Market maker DWF Labs hints at synthetic stablecoin
Crypto market maker DWF Labs has plans to launch a stablecoin product that may compete with Ethena’s USDE.
According to Andrei Grachev, co-founder of DWF Labs, the crypto trading and market-making startup has finalized the design for its synthetic stablecoin.
Synthetic stablecoins operate on a soft peg with fiat currencies like the U.S. dollar and are underpinned by collateral assets like Bitcoin (BTC) and other assigned cryptocurrencies.

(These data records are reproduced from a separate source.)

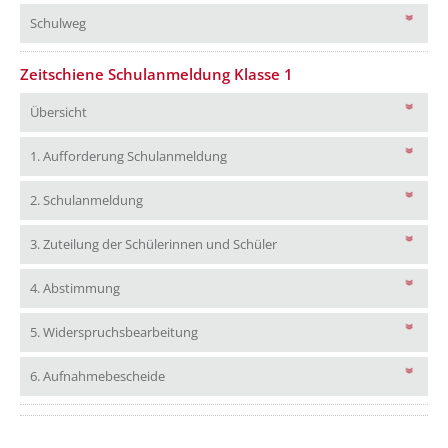
Schulweg
Schulweg
Zeitschiene Schulanmeldung Klasse 1
Übersicht
Übersicht
1. Aufforderung Schulanmeldung
1. Aufforderung Schulanmeldung
2. Schulanmeldung
2. Schulanmeldung
3. Zuteilung der Schülerinne
3. Zuteilung der Schülerinnen und Schüler
4. Abstimmung
4. Abstimmung
5. Widerspruchsbearbeitung
5. Widerspruchsbearbeitung
6. Aufnahmebescheide
6. Aufnahmebescheide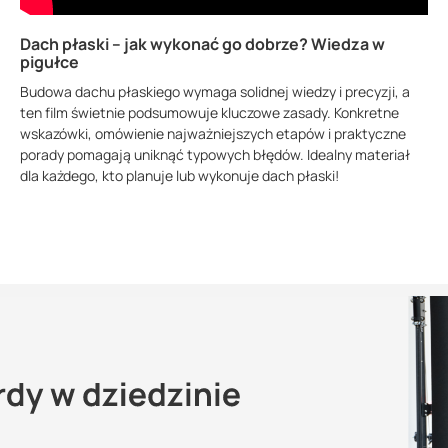
Dach płaski – jak wykonać go dobrze? Wiedza w
pigułce
Budowa dachu płaskiego wymaga solidnej wiedzy i precyzji, a
ten film świetnie podsumowuje kluczowe zasady. Konkretne
wskazówki, omówienie najważniejszych etapów i praktyczne
porady pomagają uniknąć typowych błędów. Idealny materiał
dla każdego, kto planuje lub wykonuje dach płaski!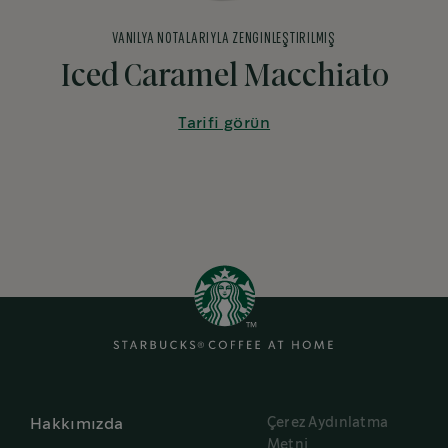
VANILYA NOTALARIYLA ZENGINLEŞTIRILMIŞ
Iced Caramel Macchiato
Tarifi görün
Çerez Aydınlatma
Hakkımızda
Metni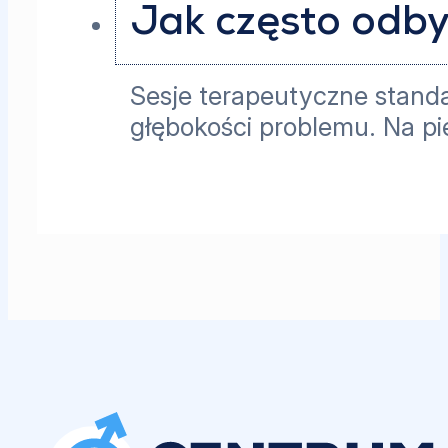
Jak często odby
Sesje terapeutyczne standar
głębokości problemu. Na pi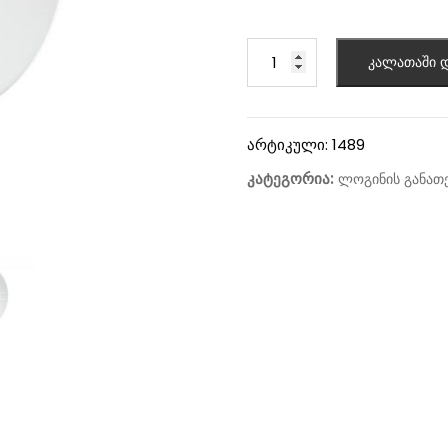
კალათაში დ
არტიკული:
1489
კატეგორია:
ლოგინის განათ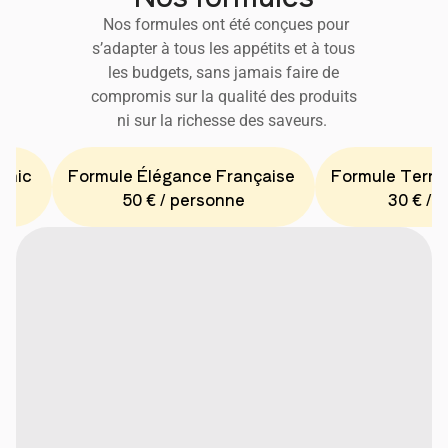
Nos formules ont été conçues pour
s’adapter à tous les appétits et à tous
les budgets, sans jamais faire de
compromis sur la qualité des produits
ni sur la richesse des saveurs.
Chic
Formule Élégance Française
Formule Terro
50 € / personne
30 € / 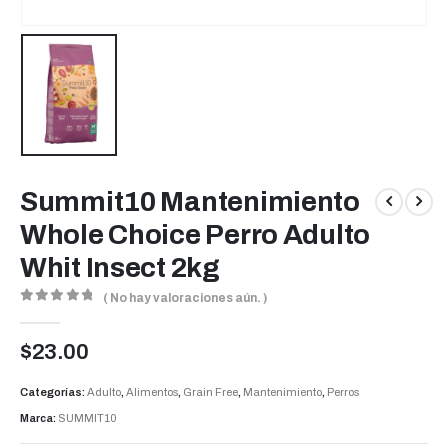
Summit10 Mantenimiento
Whole Choice Perro Adulto
Whit Insect 2kg
( No hay valoraciones aún. )
0
out of 5
$
23.00
Categorías:
Adulto
,
Alimentos
,
Grain Free
,
Mantenimiento
,
Perros
Marca:
SUMMIT10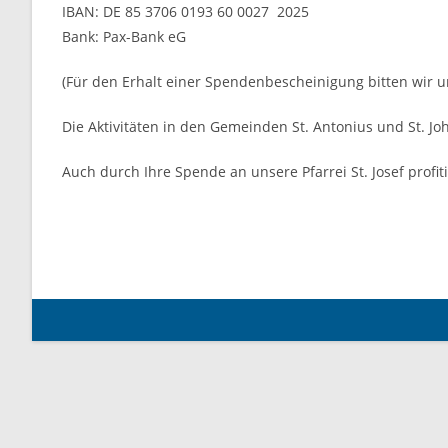
IBAN: DE 85 3706 0193 60 0027 2025
Bank: Pax-Bank eG
(Für den Erhalt einer Spendenbescheinigung bitten wir
Die Aktivitäten in den Gemeinden St. Antonius und St. Jo
Auch durch Ihre Spende an unsere Pfarrei St. Josef profit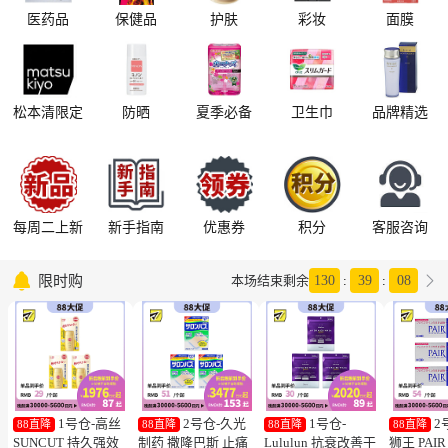
医药品
保健品
护肤
彩妆
面膜
松本清限定
防晒
夏季必备
卫生巾
品牌精选
每周二上新
新手指南
优惠券
积分
客服咨询

限时购

本场结束剩余
130
:
39
:
07
1号仓-高丝
2号仓-久光
1号仓-
2
88直降
88直降
88直降
88直降
SUNCUT 持久强效
制药 撒隆巴斯 止痛
Lululun 抗衰改善干
狮王 PAI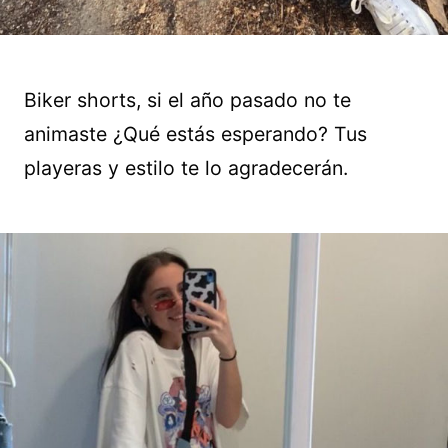
Biker shorts, si el año pasado no te
animaste ¿Qué estás esperando? Tus
playeras y estilo te lo agradecerán.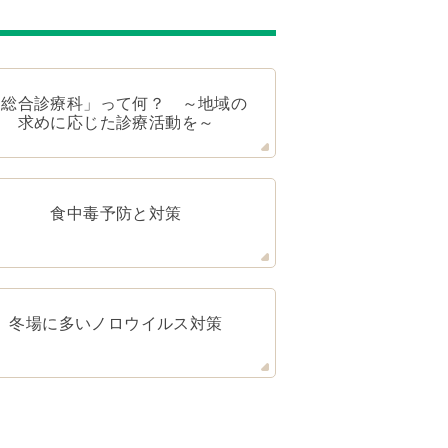
「総合診療科」って何？ ～地域の
求めに応じた診療活動を～
食中毒予防と対策
冬場に多いノロウイルス対策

To maintain parity, synthetic stablecoins rely on opening and closing short-leveraged positions for the underlying collateral. While supposedly decentralized, this design could introduce extra volatility due to its dependence on perpetual trades tied to other tokens.
Grachev shared that DWF Labs’ synthetic dollar would support a basket of collaterals, including the three largest stablecoins: Tether (USDT), Circle’s USD Coin (USDC), and (DAI), which was recently rebranded to USDS by Maker’s switch to the name Sky.
The X post from DWF Labs’ Grachev also listed other underlying assets, such as Ethena’s (USDE), BTC, Ethereum (ETH), a limited list of long-tail altcoins, and blue chips.
DWF Labs had not confirmed if the blue-chip category referred to non-fungible tokens, although the label suggests highly acclaimed NFTs may be involved.
Entering the synthetic dollar market could position DWF Labs against Ethena, the issuer of crypto’s largest on-chain collateralized stablecoin, USDE. Launched for public trading in February, Ethena’s offering has captured $2.69 billion in deposits, with pledged monthly attestations for its product.
Most of this total value locked exists on Ethereum’s blockchain, valued at about $2.58 billion, according to DefiLlama, with the remainder spread across networks like Mantle, Arbitrum, and Blast.
DWF Labs could face the same skepticism that synthetic dollar protocols have encountered within the crypto community. Following Ethena’s launch, decentralized finance leaders like Fantom developer Andre Cronje compared the sector to TerraUSD, the algorithmic stablecoin involved in a $60 billion ecosystem collapse in 2022.